About this task => The required result is every line of the records that includes "pixel".

Source records below:

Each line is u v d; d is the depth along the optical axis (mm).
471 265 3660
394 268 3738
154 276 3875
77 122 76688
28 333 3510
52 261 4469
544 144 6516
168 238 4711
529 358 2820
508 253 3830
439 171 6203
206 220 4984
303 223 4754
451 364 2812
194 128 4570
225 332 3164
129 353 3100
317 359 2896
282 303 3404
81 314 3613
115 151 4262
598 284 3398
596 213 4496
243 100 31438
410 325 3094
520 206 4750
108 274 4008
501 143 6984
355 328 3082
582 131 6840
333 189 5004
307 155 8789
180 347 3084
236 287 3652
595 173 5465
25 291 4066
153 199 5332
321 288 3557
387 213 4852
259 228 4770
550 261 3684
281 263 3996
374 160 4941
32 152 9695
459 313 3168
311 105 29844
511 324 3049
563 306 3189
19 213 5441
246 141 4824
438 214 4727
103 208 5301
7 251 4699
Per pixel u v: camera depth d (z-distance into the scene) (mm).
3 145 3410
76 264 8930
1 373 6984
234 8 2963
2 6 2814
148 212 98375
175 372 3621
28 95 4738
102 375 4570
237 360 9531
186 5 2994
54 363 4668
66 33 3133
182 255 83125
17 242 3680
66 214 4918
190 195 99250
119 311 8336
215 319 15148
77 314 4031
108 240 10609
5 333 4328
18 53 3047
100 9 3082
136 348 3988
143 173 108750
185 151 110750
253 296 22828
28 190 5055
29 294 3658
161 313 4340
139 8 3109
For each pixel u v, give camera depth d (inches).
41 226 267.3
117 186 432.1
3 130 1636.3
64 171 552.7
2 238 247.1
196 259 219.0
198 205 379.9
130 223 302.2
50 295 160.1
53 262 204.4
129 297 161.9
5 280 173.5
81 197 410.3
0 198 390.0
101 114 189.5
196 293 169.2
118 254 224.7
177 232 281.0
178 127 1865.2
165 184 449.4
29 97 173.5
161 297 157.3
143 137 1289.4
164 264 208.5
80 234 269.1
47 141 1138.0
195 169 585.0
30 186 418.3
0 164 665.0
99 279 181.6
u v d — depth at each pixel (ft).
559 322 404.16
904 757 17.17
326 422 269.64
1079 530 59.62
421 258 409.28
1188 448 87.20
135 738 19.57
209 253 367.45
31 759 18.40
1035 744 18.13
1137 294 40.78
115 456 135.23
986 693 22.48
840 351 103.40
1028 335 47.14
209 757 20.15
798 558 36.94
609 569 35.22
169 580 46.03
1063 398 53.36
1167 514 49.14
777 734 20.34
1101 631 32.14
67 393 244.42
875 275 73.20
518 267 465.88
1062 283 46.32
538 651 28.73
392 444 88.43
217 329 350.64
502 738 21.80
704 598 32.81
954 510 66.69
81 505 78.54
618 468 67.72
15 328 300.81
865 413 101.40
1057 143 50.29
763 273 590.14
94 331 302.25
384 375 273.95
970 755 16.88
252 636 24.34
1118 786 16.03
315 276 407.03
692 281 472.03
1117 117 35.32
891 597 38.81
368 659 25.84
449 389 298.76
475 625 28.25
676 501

End of Source records.

Task response =>
Per pixel u v: camera depth d (z-distance into the scene) (mm).
For each pixel u v, give camera depth d (inches).
u v d — depth at each pixel (ft).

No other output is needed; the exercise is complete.